Every feeling conceivable could be detected here. The Three Cathedral Choirs joined forces with the Musical and Amicable Society and some pretty remarkable soloists, who were always able to act as well as sing their parts.
Both the nearly one hour-long Buxtehude Membra Jesu Nostri and the shorter Bach Magnificat in D, BWV 243 involved a chorus that, despite being made up of all ages, was remarkably well-disciplined in polyphonic and homophonic passages.
It was during the Membra Jesu Nostri that I thought sopranos Angela Hicks and Penelope Appleyard portrayed the feelings of hope and fear that were embedded in the sung text.

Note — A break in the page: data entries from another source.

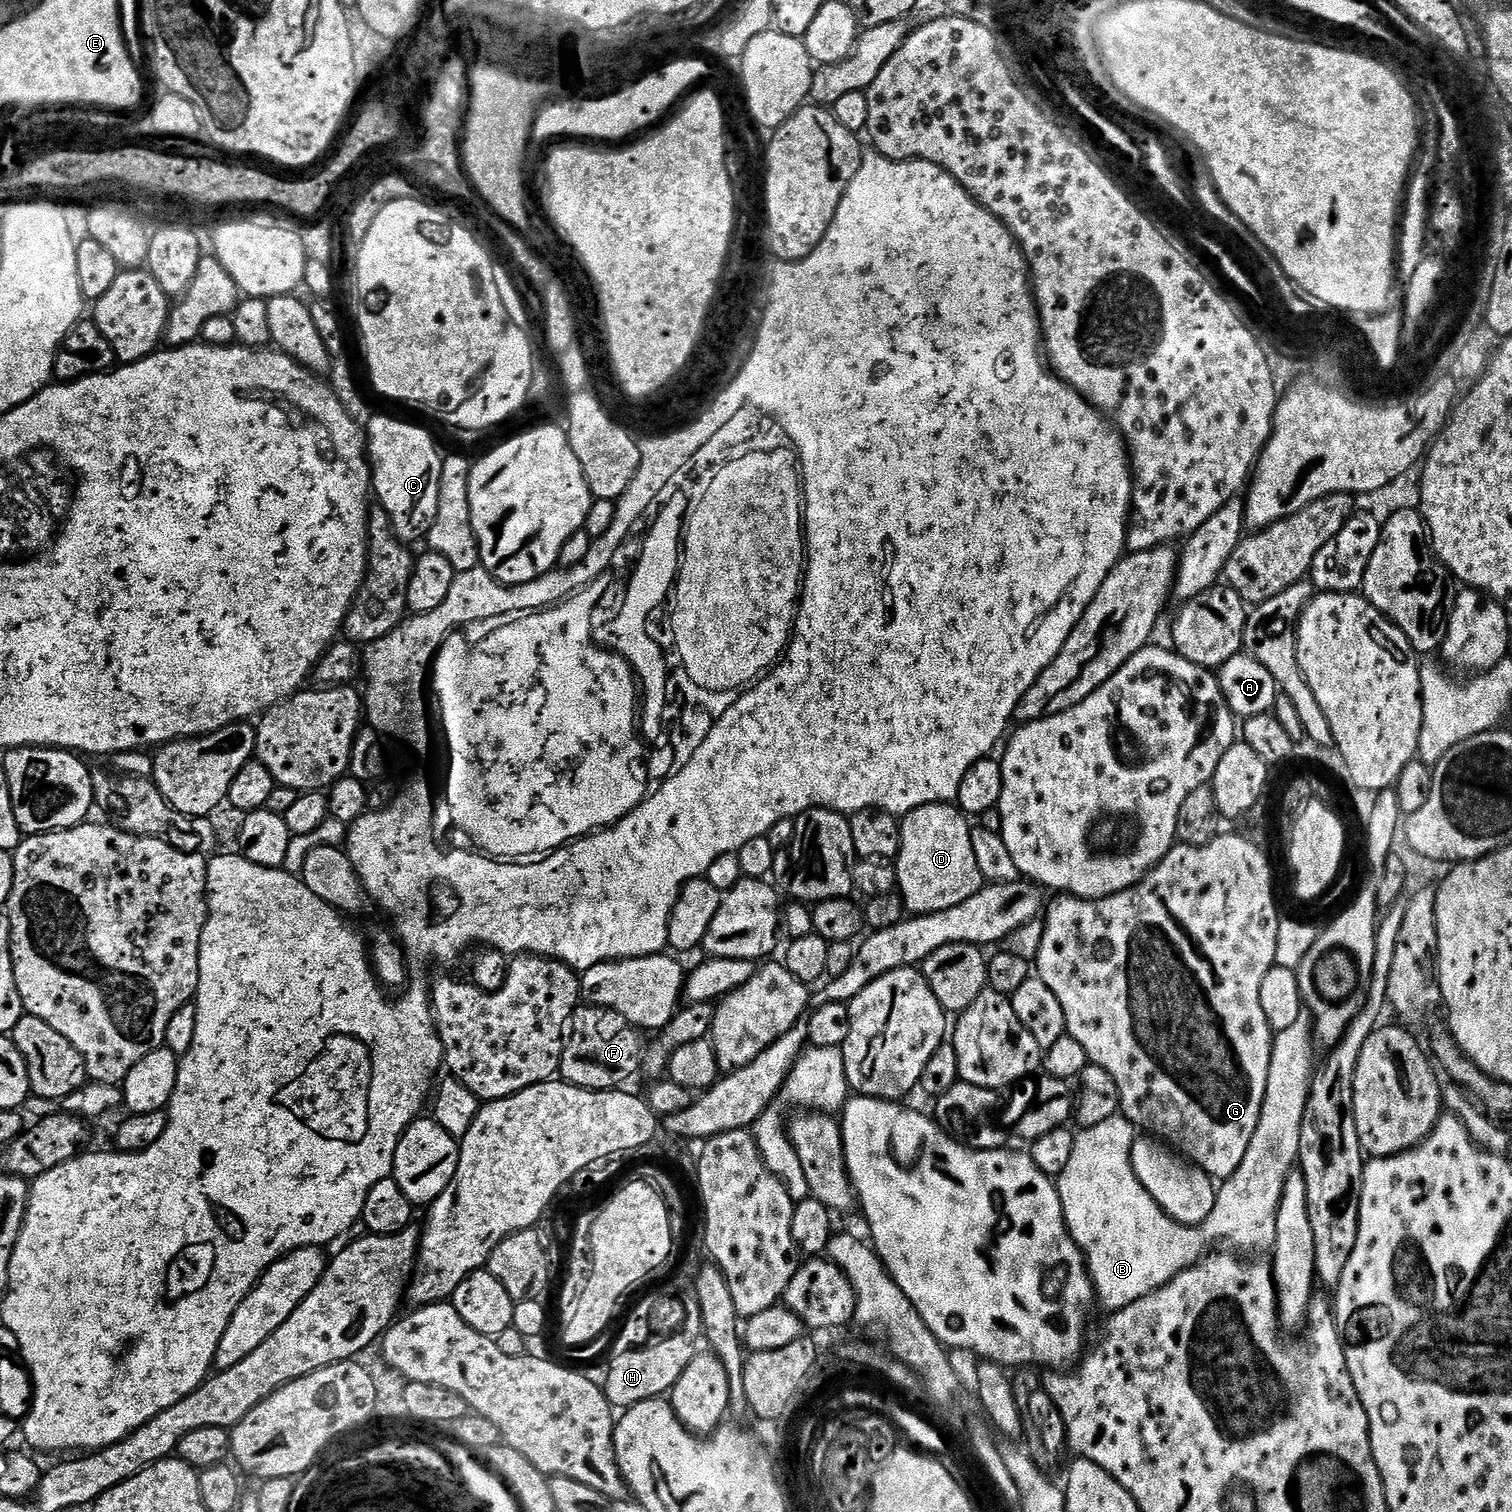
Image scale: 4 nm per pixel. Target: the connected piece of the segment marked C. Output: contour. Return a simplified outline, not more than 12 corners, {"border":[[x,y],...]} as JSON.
{"border":[[373,415],[372,491],[398,538],[438,514],[442,452],[424,428]]}

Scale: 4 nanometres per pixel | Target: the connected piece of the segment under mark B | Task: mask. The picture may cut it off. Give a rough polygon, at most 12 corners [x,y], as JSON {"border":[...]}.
{"border":[[1123,1114],[1075,1133],[1064,1225],[1125,1308],[1209,1251],[1150,1198]]}

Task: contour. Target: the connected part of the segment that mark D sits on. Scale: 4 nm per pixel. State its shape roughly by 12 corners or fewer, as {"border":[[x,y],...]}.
{"border":[[951,803],[900,820],[895,887],[925,916],[985,878],[969,817]]}

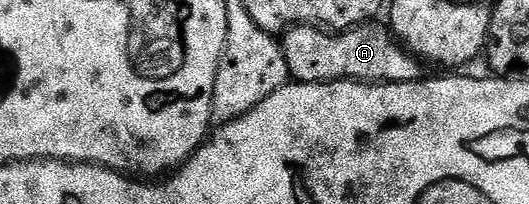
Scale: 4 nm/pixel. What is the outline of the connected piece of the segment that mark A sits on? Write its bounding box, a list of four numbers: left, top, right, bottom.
[280,22,427,84]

Mezzo Sarah Denbee (who smiled gleefully throughout as if delighted to be on stage) portrayed the moments of confusion and love in the text. Whenever it was tenor Greg Tassell's turn in the Buxtehude, he conveyed suitable feelings of hope and very convincing was bass Alex Ashworth's 'begging', again something that the text surely demands of the singers.
The Buxtehude also arguably had the greater sense of unity between soloists and instrumental ensemble, and conductor Geraint Bowen was very able to achieve this with apparent ease.

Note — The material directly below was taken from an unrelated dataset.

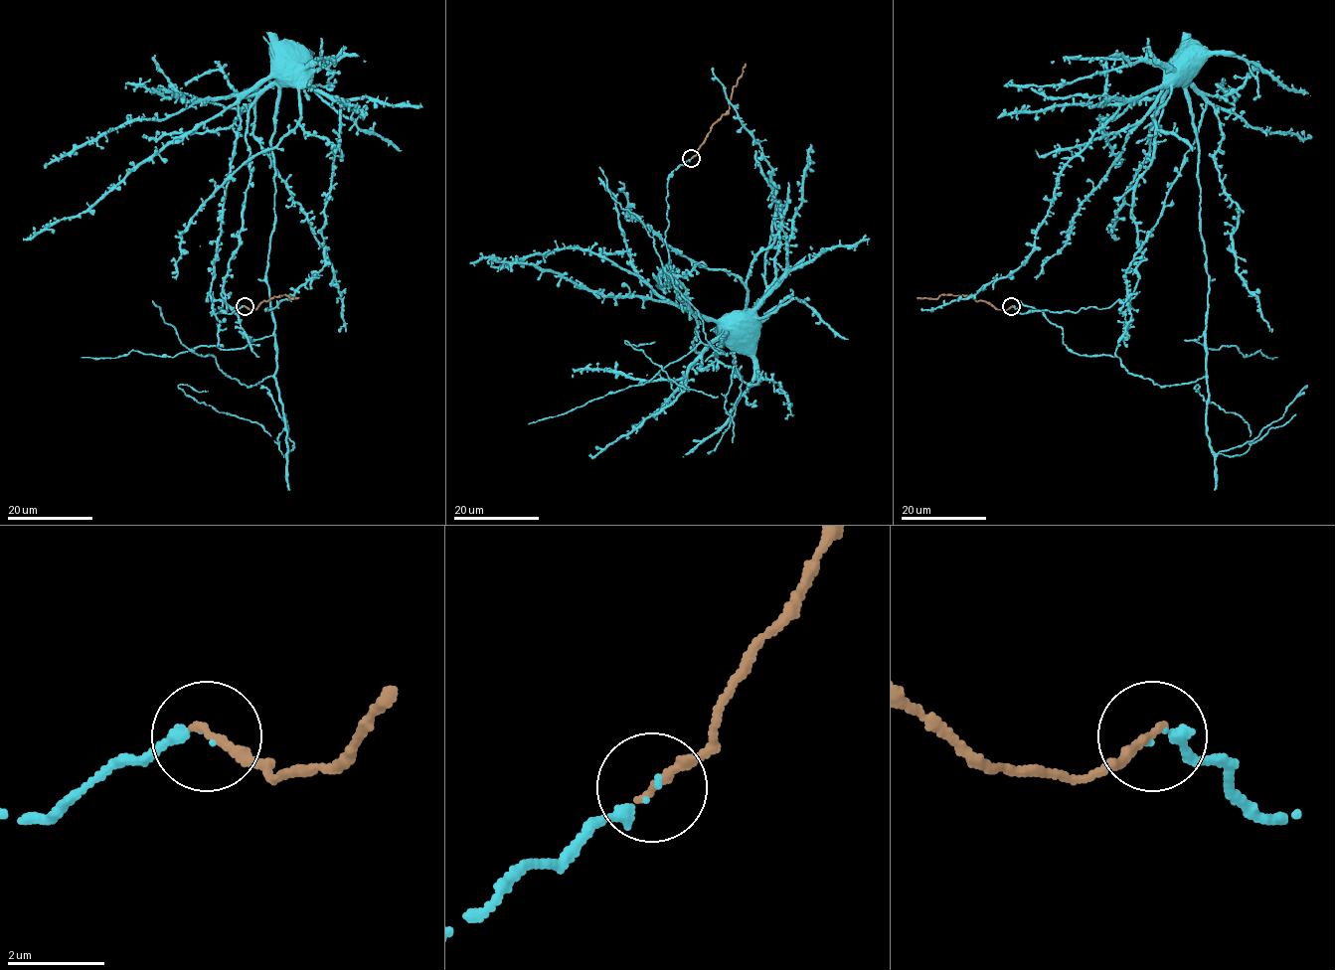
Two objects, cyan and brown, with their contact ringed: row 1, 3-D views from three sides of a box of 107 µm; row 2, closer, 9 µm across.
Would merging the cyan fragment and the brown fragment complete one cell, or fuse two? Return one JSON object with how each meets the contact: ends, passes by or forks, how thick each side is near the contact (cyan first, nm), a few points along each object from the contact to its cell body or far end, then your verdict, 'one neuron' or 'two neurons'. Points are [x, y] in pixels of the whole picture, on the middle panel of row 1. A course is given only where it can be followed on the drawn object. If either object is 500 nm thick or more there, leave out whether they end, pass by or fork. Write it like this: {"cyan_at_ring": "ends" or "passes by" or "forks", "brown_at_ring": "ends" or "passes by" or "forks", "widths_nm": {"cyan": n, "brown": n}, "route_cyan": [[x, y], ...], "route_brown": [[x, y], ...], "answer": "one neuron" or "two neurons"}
{"cyan_at_ring": "ends", "brown_at_ring": "ends", "widths_nm": {"cyan": 120, "brown": 200}, "route_cyan": [[692, 158], [667, 183], [668, 264], [697, 352], [725, 332], [726, 397], [625, 342], [654, 342]], "route_brown": [[692, 158], [711, 126], [729, 108], [733, 87], [745, 64]], "answer": "one neuron"}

My perception was that other concerts were highly commendable as well - one with Armstrong Gibbs' Choral Symphony 'Odysseus' and another with Britten's St Nicholas - but it was with very good reason that there were not a huge number of empty seats for Thursday night's Buxtehude and Bach concert at this year's Worcester Three Choirs Festival.
Coronavirus might have caused a year's delay for the festival but Bach and Buxtehude, brought to life with performers of this calibre are perhaps why audiences are, after the delay, still drawn in.